Warwick's has been a chaotic, exhausting place this week - we've been having beautiful new carpeting put in storewide, which entails moving everything off of the floor so that the old carpet can be torn out and the new can be laid down. This makes for long days for booksellers. But I'm still managing to get some reading done - over on my other site, The Book Catapult, you can read about the ten books I've read so far in 2010. Or, we can talk about books in person, as there's another edition of "Coffee with a Bookseller" coming this Tuesday morning at 10AM, where you and I can rap about what's new & good for you in books.
To tide you over, let's talk about journalist Ted Conover's new book, The Routes of Man: How Roads Are Changing the World and the Way We Live Today.
As a reader of maybe 98% fiction, I tend to not be able to read through nonfiction books at one go and I need to break them up with novels for some reason. I've been chipping away at this one for the better part of a month, but I'm going to commit a bit of bookseller taboo and recommend it anyway. Conover is the author of three previous books that I've loved: the National Book Critics Circle Award-winning Newjack (when he was denied entry into Sing Sing prison for a story, he got a job as a prison guard there instead), Rolling Nowhere (he spent a season literally riding the rails with the last of America's hobos), and Coyotes (this should be required reading for anyone living in Southern California, as Conover repeatedly crosses the Mexican border, dodging the INS with illegal migrant workers). Routes (his first book in over a decade) is a series of six loosely linked essays about the culture of the road across the globe - how those roads connect us, divide us, and alter our world, for good or for ill. In his typical fashion, Conover doesn't just report on a story, researching from afar - he fully immerses himself in the issue, no matter the circumstances or discomforts. The first essay here is my favorite - "Forest Primeval to Park Avenue" - in which Conover travels the hard route taken by Peruvian mahogany as it is cut (often illegally) and taken overland through the mountains and jungles to be processed and sold as furniture, crown moldings, and cabinet doors in the United States. (My father was a cabinet maker, so I've always been curious, but I never really thought about all of the logistics involved.) From there Conover travels to India's Zanskar Valley ("Slipping From Shangri-La") to trek a footpath across the Himalayas only accessible when the river freezes, which literally frees the local teenagers to be able to walk out into the world at large. Then to the overland trucking route across East Africa ("The Road is Very Unfair") that has been the superhighway for the AIDS virus to spread across the globe. And on to the series of highways dotted with Israeli checkpoints across the whole of the borderland between Israel & Palestine ("A War You Can Commute To"). (That's as far as I've gotten, but the other 2 parts are about the burgeoning car culture in China, reminiscent of the 1950's in the US, and traveling the harrowing highways of Lagos, Nigeria in an ambulance.)

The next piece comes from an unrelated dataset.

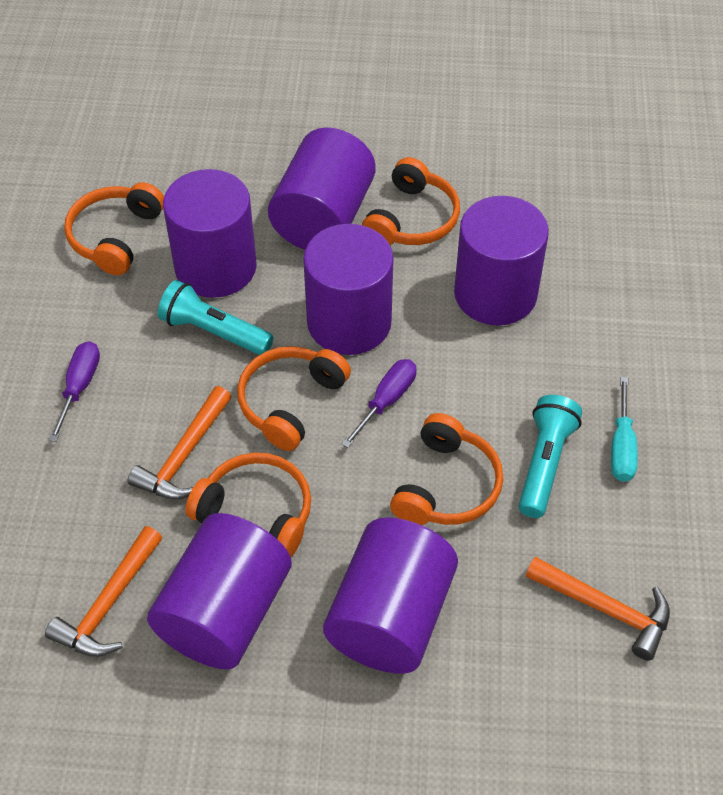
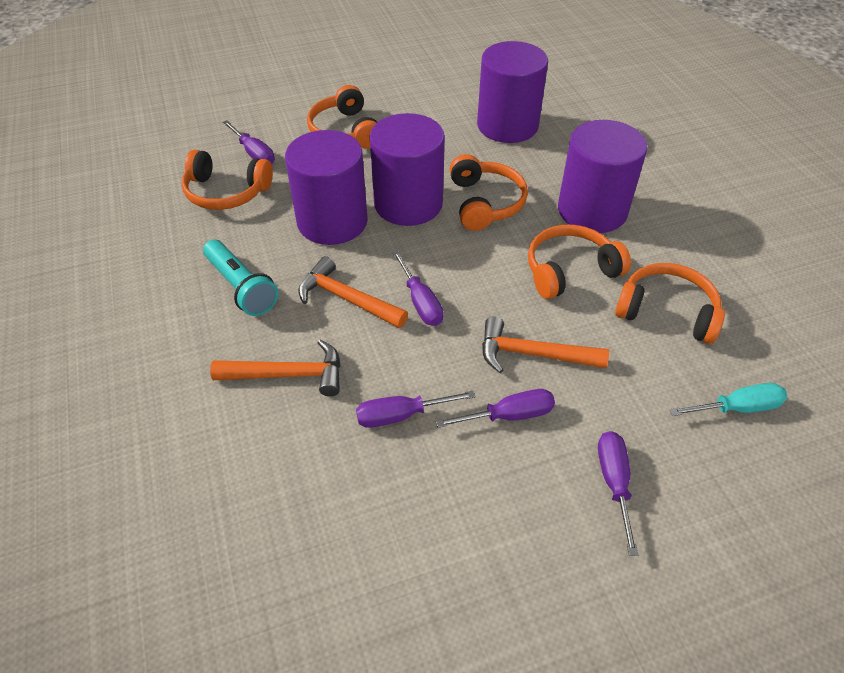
purple cylinder: 6 -> 4
purple screwdriver: 2 -> 5
turquoise flashlight: 2 -> 1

Conover has an unparalleled skill at giving the reader the sense of total immersion - really, due to his own personal immersion in the subject matter. This is not pedestrian journalism here - more in the vein of Sebastian Junger or Jon Krakauer - and his life is often as in danger as you would imagine it to be in such rough corners of our world. The reviews I have read (a couple have run in the New York Times, which is always a good sign) have all been positive, but have mildly complained about the overall cohesiveness of this book - Conover struggles to link all the narratives into his greater theme - but even the slightly negative press has recognized Conover's skill at writing the adventure/travelogue, which is what attracted me in the first place. Maybe he shouldn't have tried to link everything together thematically & just stuck with his real strength - straight-up, hardcore journalism, of which he has few peers. Most definitely worth checking out.